## [対象文書]
○ ○ ○
説明

ダイカットロール

【課題】ラベル等が印刷されたシート状のワークに切込みや折れ線等を連続して加工するダイカットロール1を作製する際に、素材の無駄を最小限に抑制して作製する。
【解決手段】本体部11の取付け穴15の雌ねじ部16にシャフト12のねじ軸部17を螺合し、本体部11の両端に小径のシャフト12を結合し、耐摩耗性、じん性を有する機能素材とシャフト12が別部材とされたダイカットロール1とする。

【発明の詳細な説明】
【技術分野】
【0001】
本発明は、ラベル等が印刷されたシート状のワークに切込みや折れ線等を連続して加工するダイカットロールに関する。
【背景技術】
【0002】
ラベル等が印刷されたシート状のワーク、例えば、印刷シートが台紙に貼り付けられたワークに対し、印刷シートのラベル等の部位の周囲に切込みを入れる加工装置が知られている(例えば、特許文献1参照)。ラベル等の部位の周囲に切込みを入れる加工装置には、ダイカットロールと受けロールであるアンビルロールが備えられている。
【0003】
ダイカットロールは、本体部と本体部の両端に設けられた小径のシャフトとで構成され、ダイカットロールの本体部の表面にはラベル等を打ち抜くための抜き刃が形成されている。そして、ロールの軸間距離が所定の隙間に保たれた状態でダイカットロールの本体部とアンビルロールの間にワークを挿通させることで、印刷シートのラベル等の部位の周囲に切込みが入れられるようになっている。
【0004】
ダイカットロールは、ワークを挿通させるために駆動手段に連結されて駆動回転され、アンビルロールはダイカットロールの駆動回転に伴って連れ周りするようになっている。このため、ダイカットロールの本体部の端部には小径のシャフトが一体に形成され、駆動手段に連結されるための動力伝達機構(歯車等)がシャフトに取り付けられる。
【0005】
ダイカットロールは、耐久性が求められるため、ダイス鋼やハイス鋼、あるいは、超硬合金が用いられている。そして、シャフトと共に本体部が加工され、本体部とシャフトが一体状態のダイカットロールが作製されている。一体に作製されていることにより、本体部とシャフトの軸芯精度を保つことができ、印刷シートだけに切込みを入れることができる。
【0006】
しかし、ダイカットロールの本体部の径に対しシャフトの径は約半分程度であるが、ダイカットロールを作製するためには、本体部を作製するために必要な径で、シャフトを含めた長さ分の鋼材を準備する必要があった。このため、素材に対して無駄になる部分が生じ、耐久性の高い鋼材を使用することと相俟って、ダイカットロールの作製にはコストが嵩んでいるのが現状であった。
【先行技術文献】
【特許文献】
【0007】
【特許文献1】特開2004−66431号公報
【発明の概要】
【発明が解決しようとする課題】
【0008】
本発明は上記状況に鑑みてなされたもので、素材の無駄を最小限に抑制して作製することができるダイカットロールを提供することを目的とする。
○ ○ ○
## [資料]

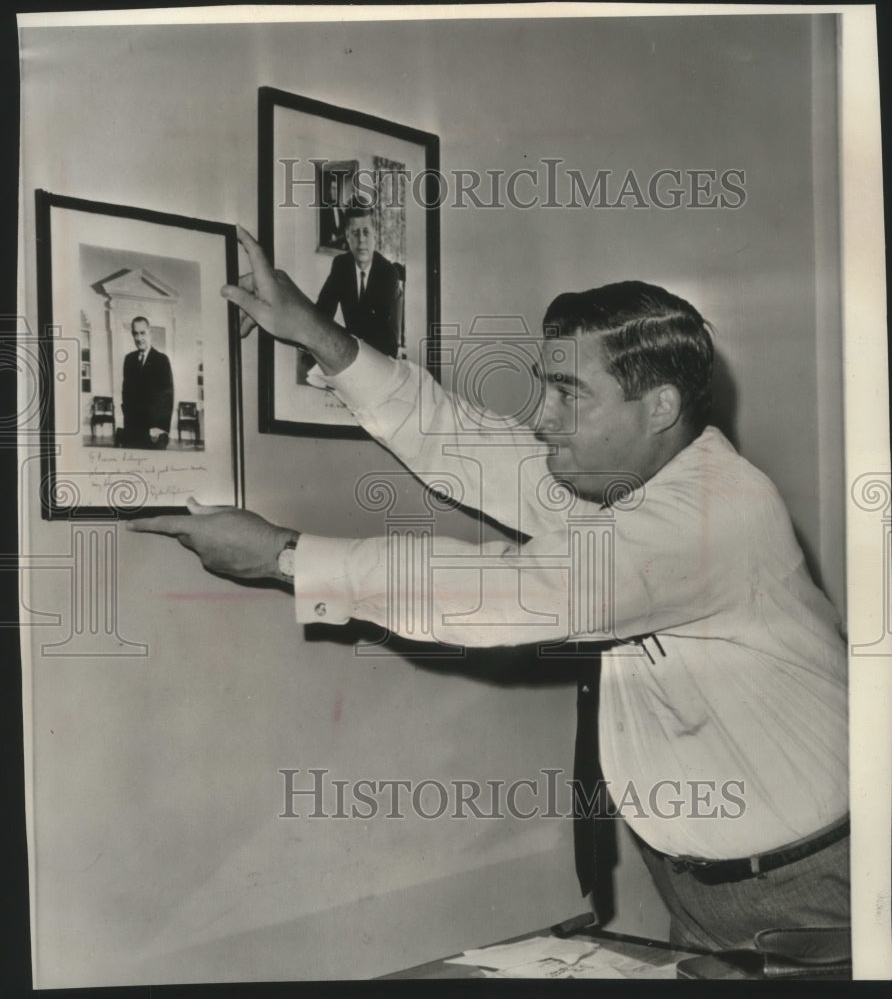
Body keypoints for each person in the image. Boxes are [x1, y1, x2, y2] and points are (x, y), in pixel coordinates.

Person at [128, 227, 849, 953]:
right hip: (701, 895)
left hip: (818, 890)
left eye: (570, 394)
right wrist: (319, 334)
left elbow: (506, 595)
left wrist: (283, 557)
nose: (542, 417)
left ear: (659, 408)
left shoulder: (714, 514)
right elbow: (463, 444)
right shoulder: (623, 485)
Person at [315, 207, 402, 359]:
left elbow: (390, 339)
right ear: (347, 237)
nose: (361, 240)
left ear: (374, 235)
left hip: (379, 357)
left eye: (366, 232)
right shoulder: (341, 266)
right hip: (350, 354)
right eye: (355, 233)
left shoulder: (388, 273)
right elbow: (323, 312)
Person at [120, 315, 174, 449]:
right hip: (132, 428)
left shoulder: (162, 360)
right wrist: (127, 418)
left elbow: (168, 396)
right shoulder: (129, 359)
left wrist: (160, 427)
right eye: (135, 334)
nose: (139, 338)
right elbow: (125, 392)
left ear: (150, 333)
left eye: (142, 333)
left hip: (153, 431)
○ ○ ○
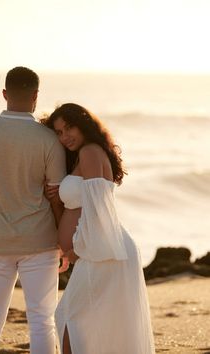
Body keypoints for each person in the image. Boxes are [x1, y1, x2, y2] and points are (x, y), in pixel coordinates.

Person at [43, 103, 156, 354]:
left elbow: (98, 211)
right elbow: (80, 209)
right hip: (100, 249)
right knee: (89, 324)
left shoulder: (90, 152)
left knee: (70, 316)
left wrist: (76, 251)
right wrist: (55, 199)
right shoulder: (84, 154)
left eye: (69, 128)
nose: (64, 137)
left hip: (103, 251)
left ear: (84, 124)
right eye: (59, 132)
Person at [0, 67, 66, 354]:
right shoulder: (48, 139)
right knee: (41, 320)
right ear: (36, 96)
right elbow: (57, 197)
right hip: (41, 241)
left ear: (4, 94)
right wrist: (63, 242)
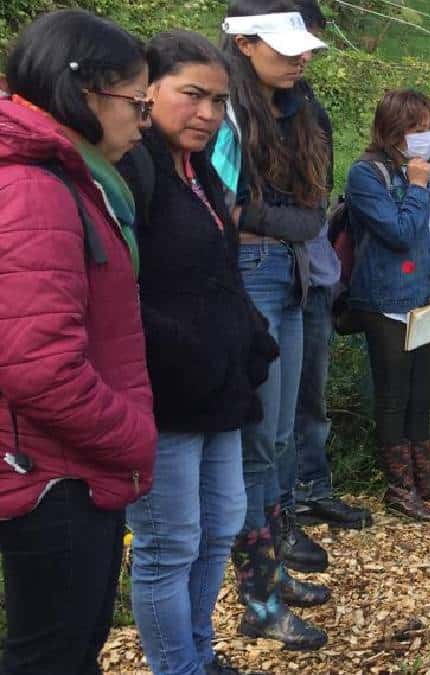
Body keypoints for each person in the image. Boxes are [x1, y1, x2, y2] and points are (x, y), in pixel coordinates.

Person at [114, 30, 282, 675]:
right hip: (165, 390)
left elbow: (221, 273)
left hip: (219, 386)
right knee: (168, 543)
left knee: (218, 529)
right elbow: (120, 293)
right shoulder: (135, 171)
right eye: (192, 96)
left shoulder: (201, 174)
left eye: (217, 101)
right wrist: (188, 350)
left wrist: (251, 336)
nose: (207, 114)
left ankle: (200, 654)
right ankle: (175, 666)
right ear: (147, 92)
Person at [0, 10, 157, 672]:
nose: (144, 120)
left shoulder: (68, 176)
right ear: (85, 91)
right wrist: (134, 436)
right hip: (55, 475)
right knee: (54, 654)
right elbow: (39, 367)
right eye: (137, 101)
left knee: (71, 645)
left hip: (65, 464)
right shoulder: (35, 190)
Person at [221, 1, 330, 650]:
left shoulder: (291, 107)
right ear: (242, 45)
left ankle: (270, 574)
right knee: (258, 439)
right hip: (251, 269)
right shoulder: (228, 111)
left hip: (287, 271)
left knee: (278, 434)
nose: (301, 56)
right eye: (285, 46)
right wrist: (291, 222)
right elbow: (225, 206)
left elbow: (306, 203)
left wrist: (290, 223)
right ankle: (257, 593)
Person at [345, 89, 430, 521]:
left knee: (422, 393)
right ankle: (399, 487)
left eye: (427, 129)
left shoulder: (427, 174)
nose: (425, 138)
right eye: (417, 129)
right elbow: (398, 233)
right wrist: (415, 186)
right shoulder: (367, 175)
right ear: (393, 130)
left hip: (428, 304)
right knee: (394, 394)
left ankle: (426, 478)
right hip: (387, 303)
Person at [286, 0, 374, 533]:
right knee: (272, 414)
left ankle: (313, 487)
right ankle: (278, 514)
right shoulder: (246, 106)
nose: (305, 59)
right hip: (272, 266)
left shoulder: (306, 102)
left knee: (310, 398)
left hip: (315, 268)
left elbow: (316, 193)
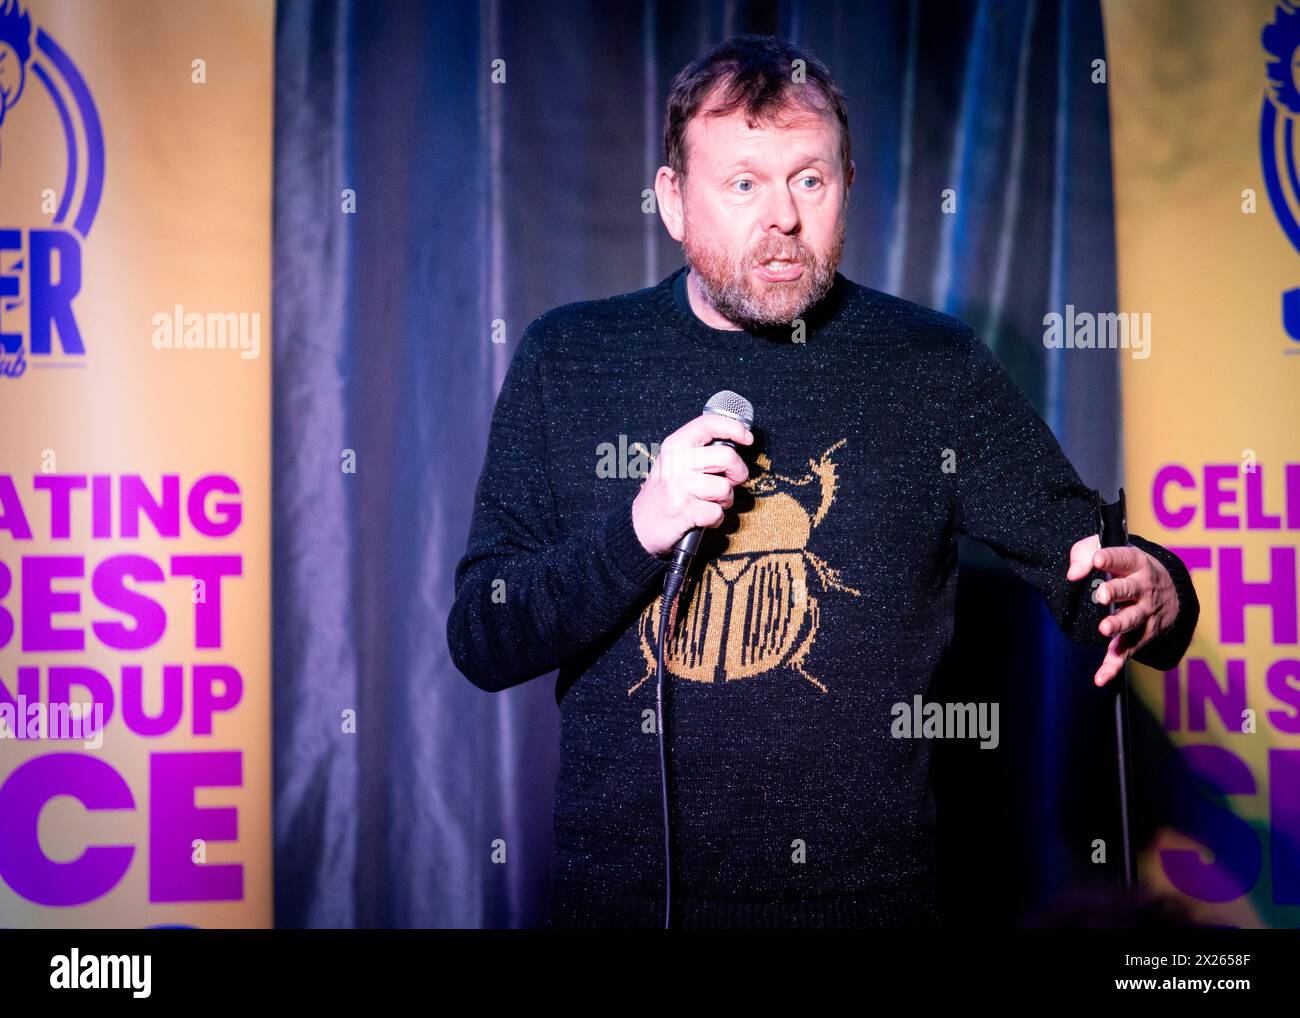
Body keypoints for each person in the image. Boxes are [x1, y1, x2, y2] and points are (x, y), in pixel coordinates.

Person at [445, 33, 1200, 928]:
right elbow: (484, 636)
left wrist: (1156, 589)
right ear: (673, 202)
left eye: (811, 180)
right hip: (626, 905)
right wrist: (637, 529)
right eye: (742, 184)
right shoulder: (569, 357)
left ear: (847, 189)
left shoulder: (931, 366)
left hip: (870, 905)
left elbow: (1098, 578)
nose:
○ ○ ○
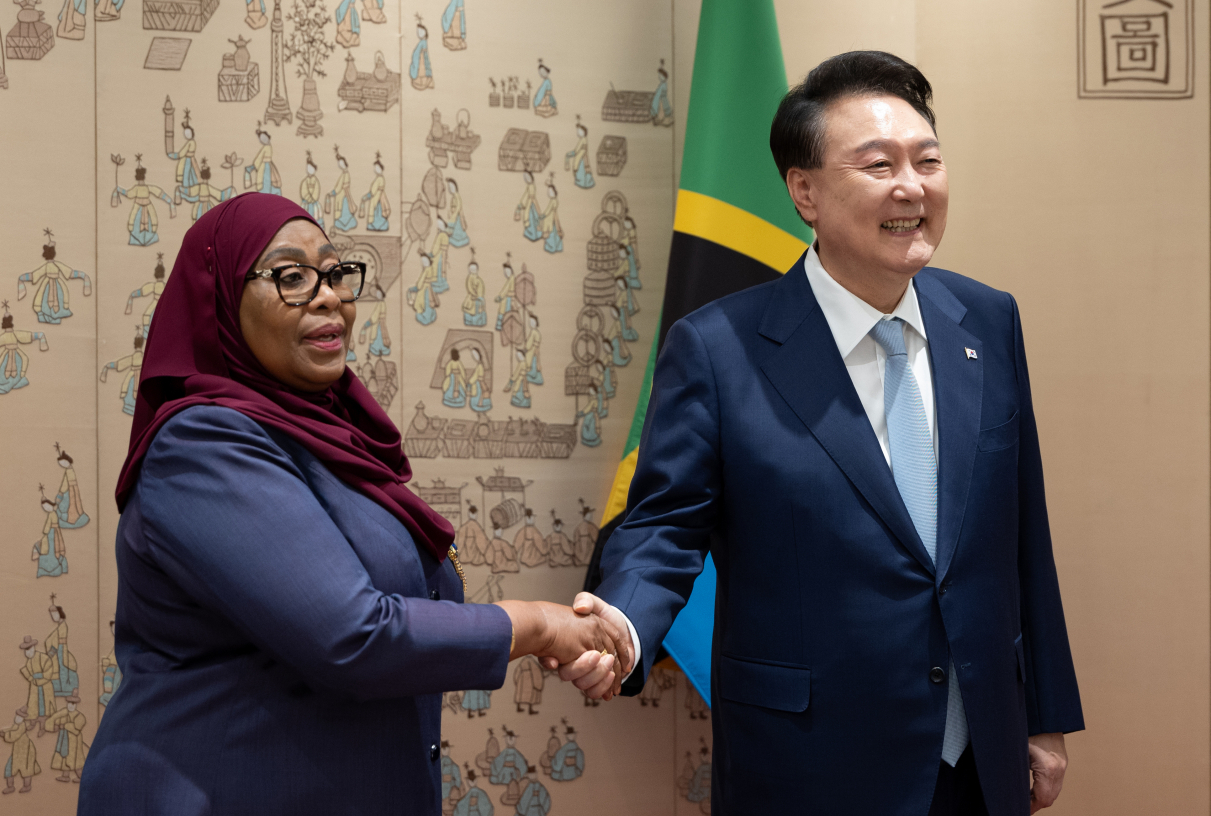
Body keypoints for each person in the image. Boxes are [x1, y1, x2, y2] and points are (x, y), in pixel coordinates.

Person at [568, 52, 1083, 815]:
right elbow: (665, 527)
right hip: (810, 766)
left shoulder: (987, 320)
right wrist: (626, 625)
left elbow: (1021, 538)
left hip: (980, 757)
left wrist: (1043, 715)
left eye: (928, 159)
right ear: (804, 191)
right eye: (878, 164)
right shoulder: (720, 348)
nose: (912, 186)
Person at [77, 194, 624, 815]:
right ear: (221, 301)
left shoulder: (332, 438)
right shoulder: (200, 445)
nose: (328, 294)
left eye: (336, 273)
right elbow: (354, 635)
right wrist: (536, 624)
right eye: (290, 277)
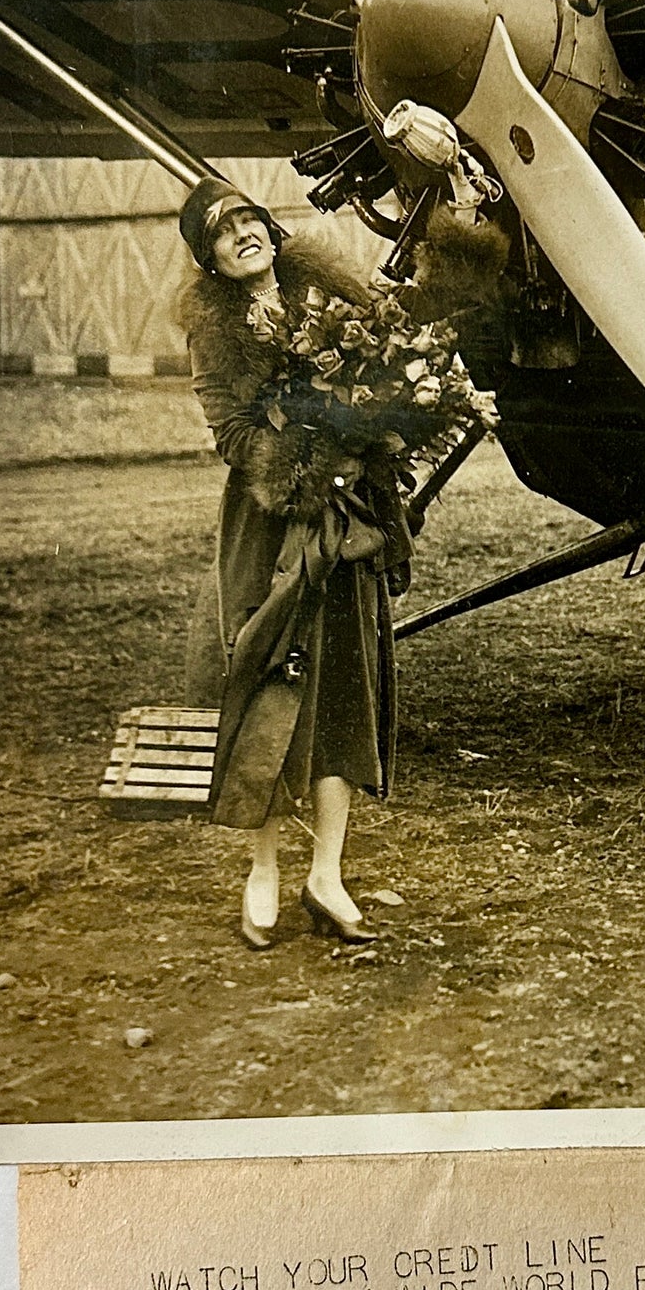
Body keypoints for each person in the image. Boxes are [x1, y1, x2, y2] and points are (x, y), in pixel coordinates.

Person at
○ ○ ○
## [課題文]
対象文書によると、ダイカットロールのシャフトの径は本体部の径に対してどの程度か。

## [解答]
本体部の径の約半分程度である。